* _TASK INSTRUCTIONS_: Retype the following lines from the records word for word, starting at the line that contains "Fiches de Francais" and ending after the line that contains "Les perles du bac".

Saved data entries:
--------------------------------------------------
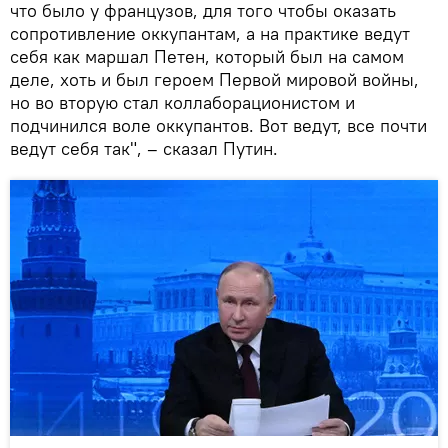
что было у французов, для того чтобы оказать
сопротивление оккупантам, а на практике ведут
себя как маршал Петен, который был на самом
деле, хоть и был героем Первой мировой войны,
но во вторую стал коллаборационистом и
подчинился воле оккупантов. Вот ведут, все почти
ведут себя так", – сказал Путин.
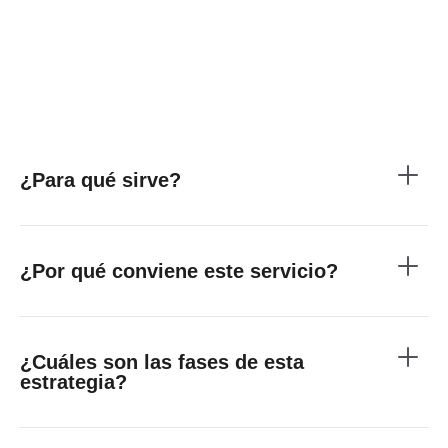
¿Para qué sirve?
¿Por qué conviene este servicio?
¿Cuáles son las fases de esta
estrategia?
--------------------------------------------------
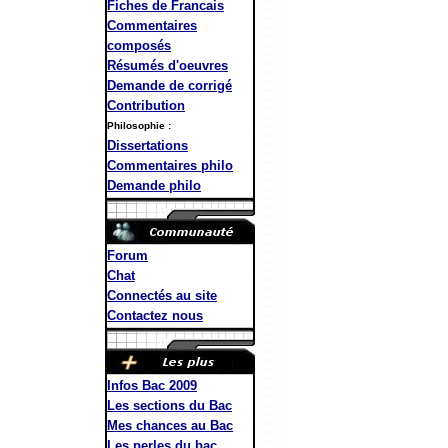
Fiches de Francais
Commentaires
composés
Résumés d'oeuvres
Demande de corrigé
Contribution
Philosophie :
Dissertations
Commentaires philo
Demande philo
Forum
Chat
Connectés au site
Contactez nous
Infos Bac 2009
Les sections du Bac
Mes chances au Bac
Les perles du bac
--------------------------------------------------
* _WRITTEN SOLUTION_:
Fiches de Francais
Commentaires
composés
Résumés d'oeuvres
Demande de corrigé
Contribution
Philosophie :
Dissertations
Commentaires philo
Demande philo
Forum
Chat
Connectés au site
Contactez nous
Infos Bac 2009
Les sections du Bac
Mes chances au Bac
Les perles du bac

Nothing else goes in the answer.